We’ll be fully immersed in the Punk Rock Bowling festivities this weekend. There’s plenty to see and do, but here are 10 bands in particular that you don’t want to miss:

■ Anti-Nowhere League, Saturday, festival stage. These British hardcore punk reprobates hate people, can’t stand rock ’n’ roll and once boasted in song of getting it on with a goat. Finally, here’s your chance to see Grandma’s favorite band live and in the flesh.

■ Poison Idea, Friday, Backstage Bar &Billiards. Don’t just “Feel the Darkness” with one of the greatest hardcore punk bands ever, become consumed by it at the callused hands of these Portland, Ore., greats whose catalog is as heartfelt as it is heavy.

■ Cerebral Ballzy, Monday, festival stage. These Brooklyn, N.Y., skate punks blast forth with speed-of-light jams about cutting class, getting high and refusing to do what they’re told. On its forthcoming new album, “Jaded &Faded,” due in June, the band fattens up their sound as if it’s spent the three years since their last record force-feeding it the pizza they so lust after.

■ Masked Intruder, Sunday, festival stage. They may dress like they’re about to knock off a liquor store, but these ski-mask-clad pop punks mostly favorite earnest, sweet-voiced love songs, though there is the heart-palpitating “Stick ’Em Up,” in which they brandish a knife, steal all your money and then go on a QVC shopping spree.

■ Cock Sparrer, Saturday, festival stage. These British Oi! forebears turned in one of the most stirring sets at Punk Rock Bowling 2011 when they had thousands of fists punching the air to tunes that served as the clarion call of the working man. England may belong to them, as they celebrate in song, but so did PRB that year.

■ Dwarves, Sunday, festival stage. Returning to Punk Rock Bowling for the fourth time in five years, punk’s foremost hedonists have become as much of a PRB institution as studded denim jackets and ruthless hangovers. They’re back on the main stage this go-round, where they’ll come fast and hard with catchy come-ons as addictive as the many illicit substances coursing through their veins.

■ SNFU, Sunday, festival stage. These sardonic, tenacious Canucks don’t know when to quit and Punk Rock Bowling is all the better for it. “Reality is a Ride on the Bus,” and those wheels keep on turning.

■ Judge, Saturday, LVCS. The pedigree of this militant New York City straight-edge crew is as lengthy as the coast from which they hail — prime movers like Youth of Today, Warzone, Shelter, Glassjaw, CIV and Gorilla Biscuits all have ties to Judge, arguably the most confrontational band of the bunch.
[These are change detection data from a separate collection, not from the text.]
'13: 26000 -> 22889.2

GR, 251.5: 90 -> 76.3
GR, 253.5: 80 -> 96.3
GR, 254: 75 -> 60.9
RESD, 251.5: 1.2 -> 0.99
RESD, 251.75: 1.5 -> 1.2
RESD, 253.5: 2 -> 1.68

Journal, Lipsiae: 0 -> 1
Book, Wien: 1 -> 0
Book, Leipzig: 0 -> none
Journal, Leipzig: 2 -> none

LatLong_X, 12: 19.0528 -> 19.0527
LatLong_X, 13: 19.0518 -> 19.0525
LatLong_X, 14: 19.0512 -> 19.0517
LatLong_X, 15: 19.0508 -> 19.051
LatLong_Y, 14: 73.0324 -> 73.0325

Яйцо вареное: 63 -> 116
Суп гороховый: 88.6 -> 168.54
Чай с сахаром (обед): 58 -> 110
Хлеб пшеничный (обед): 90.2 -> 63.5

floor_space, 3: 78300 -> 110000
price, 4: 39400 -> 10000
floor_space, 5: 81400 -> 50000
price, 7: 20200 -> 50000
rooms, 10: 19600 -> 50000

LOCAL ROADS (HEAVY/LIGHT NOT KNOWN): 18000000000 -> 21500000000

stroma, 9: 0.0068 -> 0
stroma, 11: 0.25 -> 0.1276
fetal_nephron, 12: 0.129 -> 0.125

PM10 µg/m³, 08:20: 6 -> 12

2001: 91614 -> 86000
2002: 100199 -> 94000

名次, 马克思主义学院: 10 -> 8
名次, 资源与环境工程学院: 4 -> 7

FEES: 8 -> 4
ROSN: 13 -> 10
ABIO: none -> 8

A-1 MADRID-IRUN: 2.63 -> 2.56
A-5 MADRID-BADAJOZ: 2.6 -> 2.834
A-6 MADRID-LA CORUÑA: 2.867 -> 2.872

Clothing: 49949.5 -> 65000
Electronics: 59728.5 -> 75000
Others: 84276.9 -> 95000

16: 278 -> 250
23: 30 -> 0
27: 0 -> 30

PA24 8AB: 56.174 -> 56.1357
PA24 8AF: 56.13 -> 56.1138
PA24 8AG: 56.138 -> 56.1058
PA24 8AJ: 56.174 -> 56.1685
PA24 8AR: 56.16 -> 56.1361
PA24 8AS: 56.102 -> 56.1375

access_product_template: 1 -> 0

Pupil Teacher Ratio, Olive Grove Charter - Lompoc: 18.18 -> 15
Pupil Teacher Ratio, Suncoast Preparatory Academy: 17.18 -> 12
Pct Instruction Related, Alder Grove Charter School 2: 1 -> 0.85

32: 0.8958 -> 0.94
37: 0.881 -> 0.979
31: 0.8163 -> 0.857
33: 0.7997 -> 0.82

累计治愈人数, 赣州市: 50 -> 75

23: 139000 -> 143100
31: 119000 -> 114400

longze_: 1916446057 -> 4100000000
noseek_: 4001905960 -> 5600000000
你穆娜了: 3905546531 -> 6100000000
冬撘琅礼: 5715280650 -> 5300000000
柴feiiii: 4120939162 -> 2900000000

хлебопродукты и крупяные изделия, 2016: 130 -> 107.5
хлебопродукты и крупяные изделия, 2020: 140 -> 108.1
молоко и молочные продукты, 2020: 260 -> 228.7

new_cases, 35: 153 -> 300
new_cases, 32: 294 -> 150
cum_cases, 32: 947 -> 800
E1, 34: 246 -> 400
■ Against Me!, Monday, festival stage. Fronted by transgender singer-guitarist Laura Jane Grace, these firebrands question the revolutionary promise of punk rock (see “I Was a Teenage Anarchist”) while at the very same time helping to fulfill it.

■ Naked Raygun, Friday, LVCS. What to call these posthardcore, pregrunge, arty, poppy, way-ahead-of-their-time Chicagoans? Well, we’ll just call them great and leave it at that.